Adele at the End of the Day

Description

248 pages
$19.95
ISBN 0-7715-9343

Author

Year

1987

Contributor

Reviewed by Joan McGrath

Joan McGrath is a Toronto Board of Education library consultant.

Review

Adele is old, ailing, and rich. She sits alone in her luxury suite of a downtown hotel — not the stereotypical picture of neglected old age, but neglected and old for all that — at the mercy of her paid companion Florence, a religious crank lesbian, who, Adele suspects, may be plotting to kill her. Adele badly wants and needs the assistance of her adopted son, a war orphan she named Kevin, and whom she rarely sees since he decided to become “Barney.”

Kevin / Barney is a bisexual drunkard, who is trying to come to terms with a broken, never-very-successful marriage, and trying at the same time to discover his true self, of which he has always been unsure, ever since his adoption. The other half of the story is told from Adele’s perspective — reminiscences of past loves and affairs beyond counting, of a chequered career both at home and in Europe, of a marriage of convenience that has left her a rich widow, of the one true love of her life — and of Kevin.

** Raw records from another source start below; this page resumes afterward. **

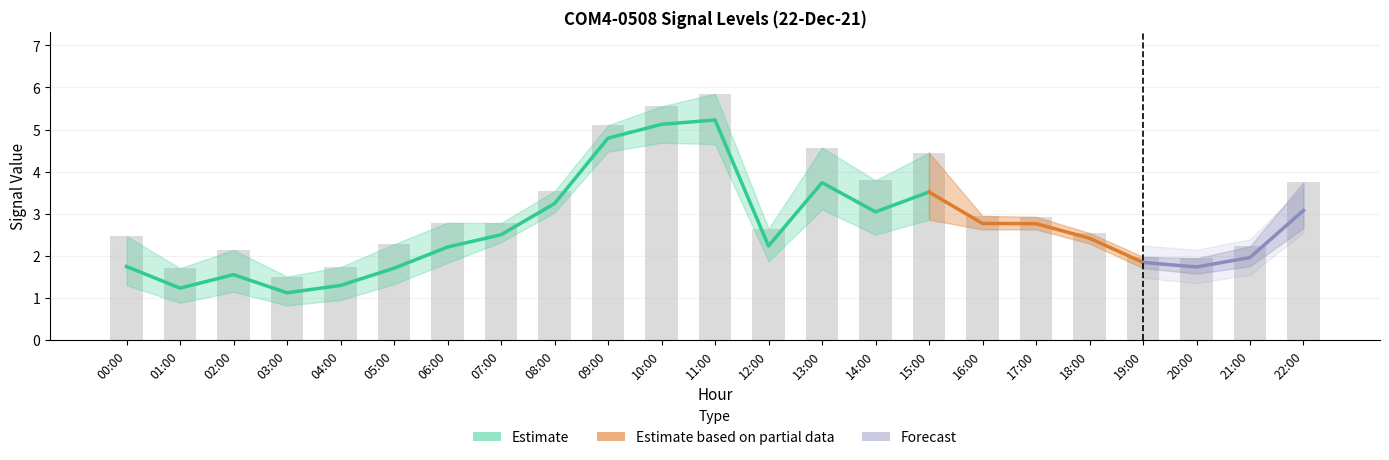

At which category is the sum across all series the highest?

11:00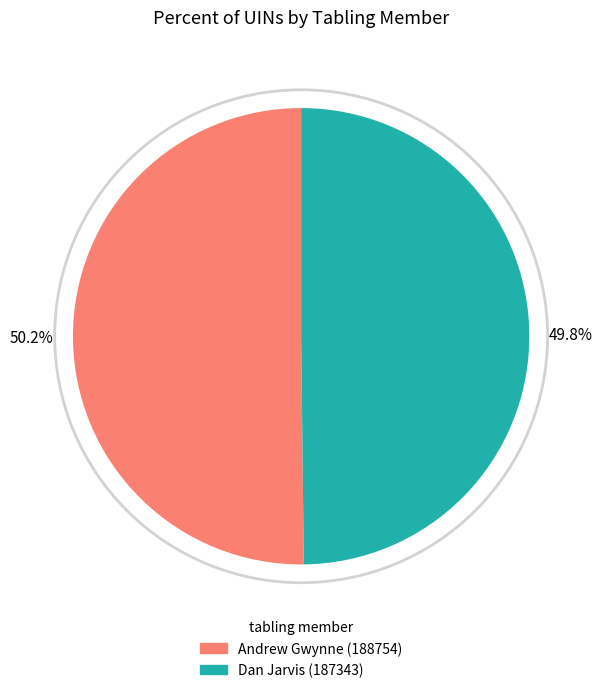

What is the ratio of the value at Dan Jarvis (187343) to the value at Andrew Gwynne (188754)?

1.0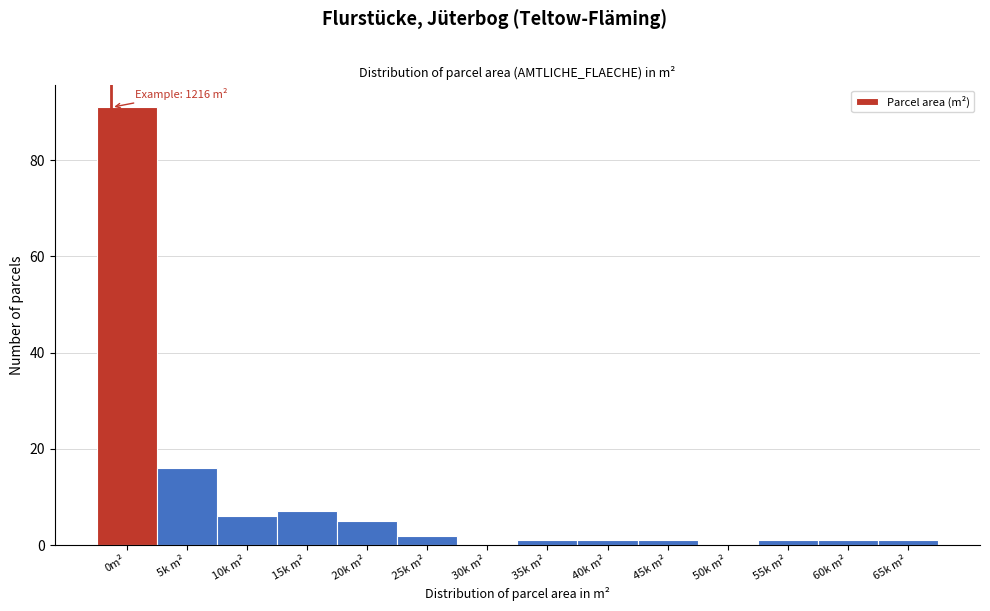

Reading left to right, list all the values displayed in this chart.

0m²=91	5k m²=16	10k m²=6	15k m²=7	20k m²=5	25k m²=2	30k m²=0	35k m²=1	40k m²=1	45k m²=1	50k m²=0	55k m²=1	60k m²=1	65k m²=1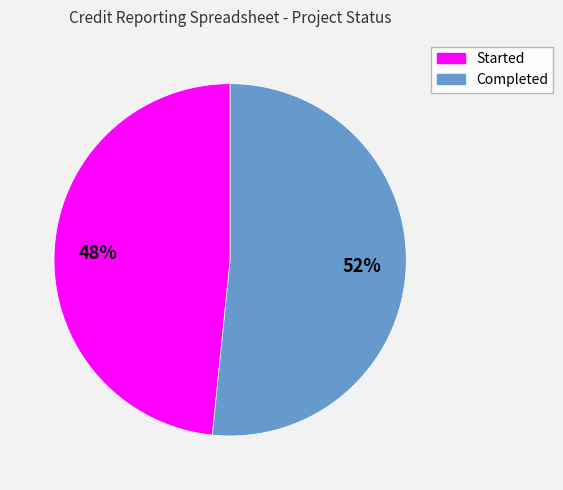

Which slice represents more than half of the pie?

Completed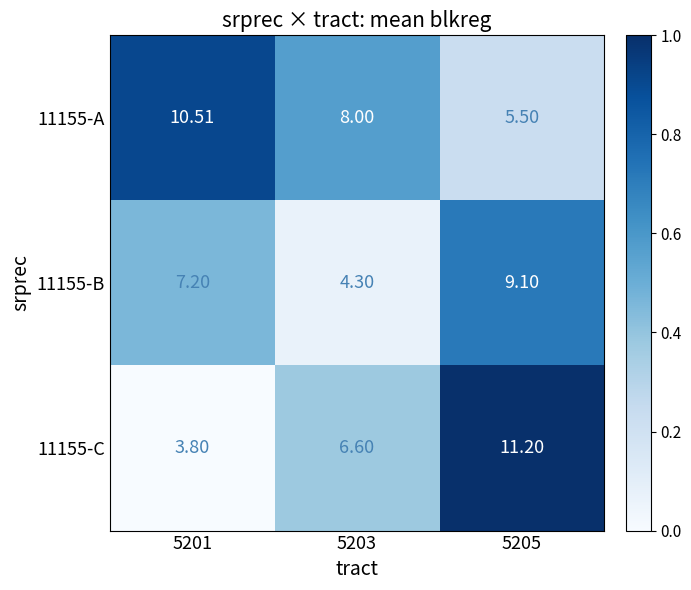

List the series in order of their overall mean, highest first.

11155-A, 11155-C, 11155-B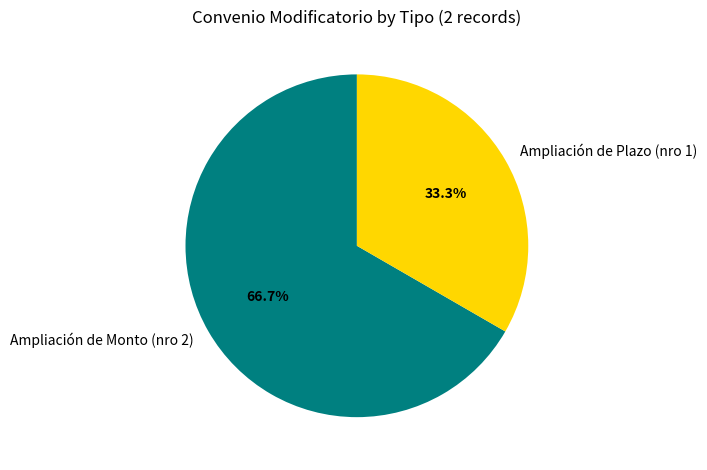

Which category has the biggest portion of the pie?

Ampliación de Monto (nro 2)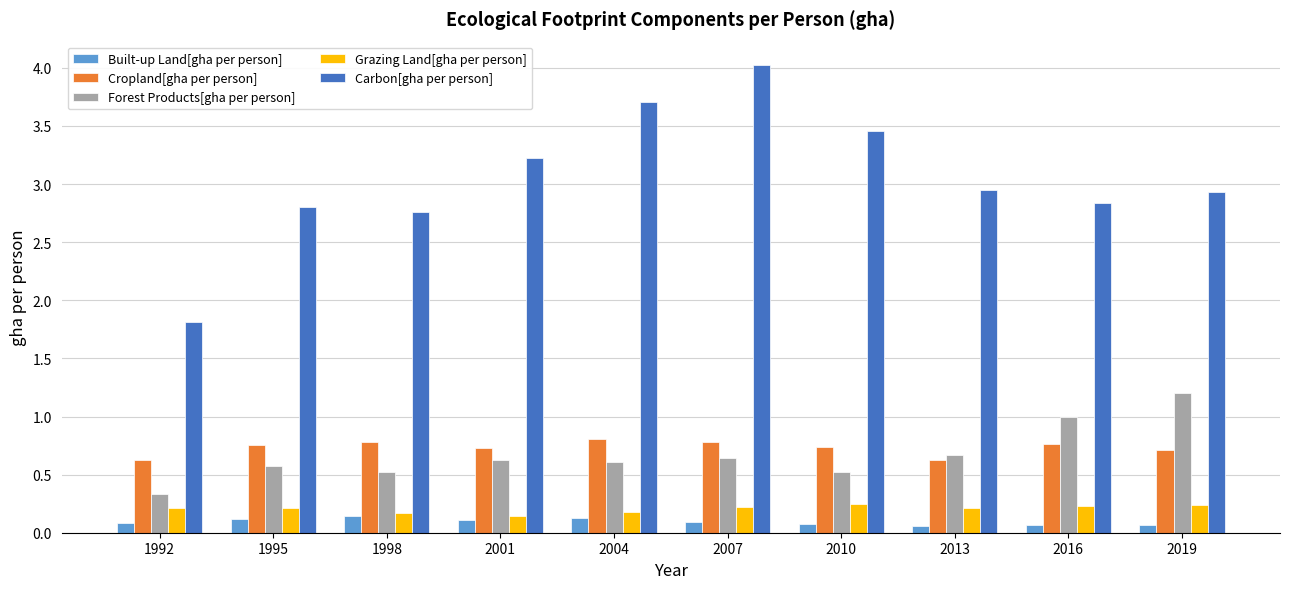

Is it true that Built-up Land[gha per person] equals 0.1 at 1995?

True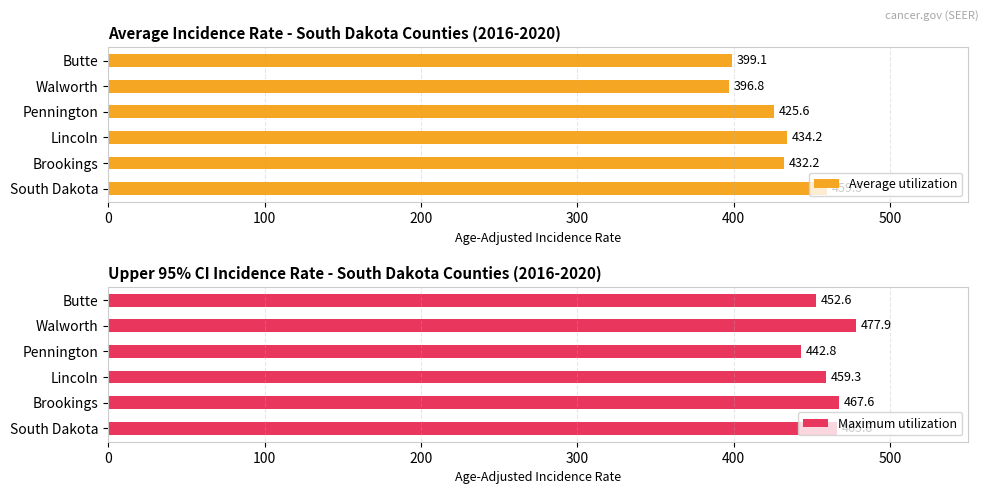

What is the sum of all Average utilization values?

2547.4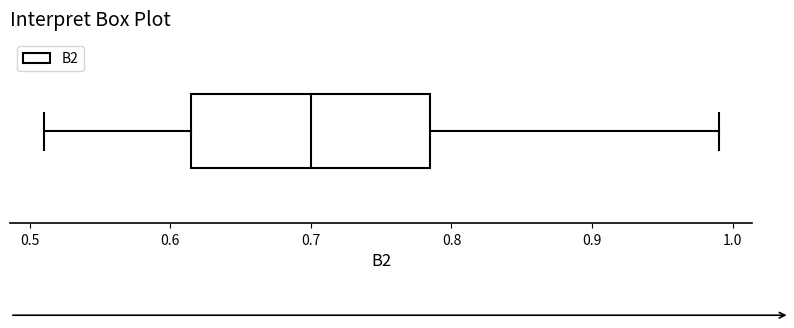

Where does the right whisker of the box end on the x-axis? The values are not printed on the chart, so give them approximately, as read against the axis.

0.99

When at last the two stories come together, both Adele’s peril and Kevin’s mystery are resolved. Of the two, Adele is far the more interesting. She is stronger, less self-pitying though with greater excuse, and has a more engrossing story to tell. “My tree of paradise was the body,” as she emphasizes both in her life story retold and in her every action. A wry view of life, relieved by a sardonic wit, makes the end of Adele’s days an unrepentant triumph.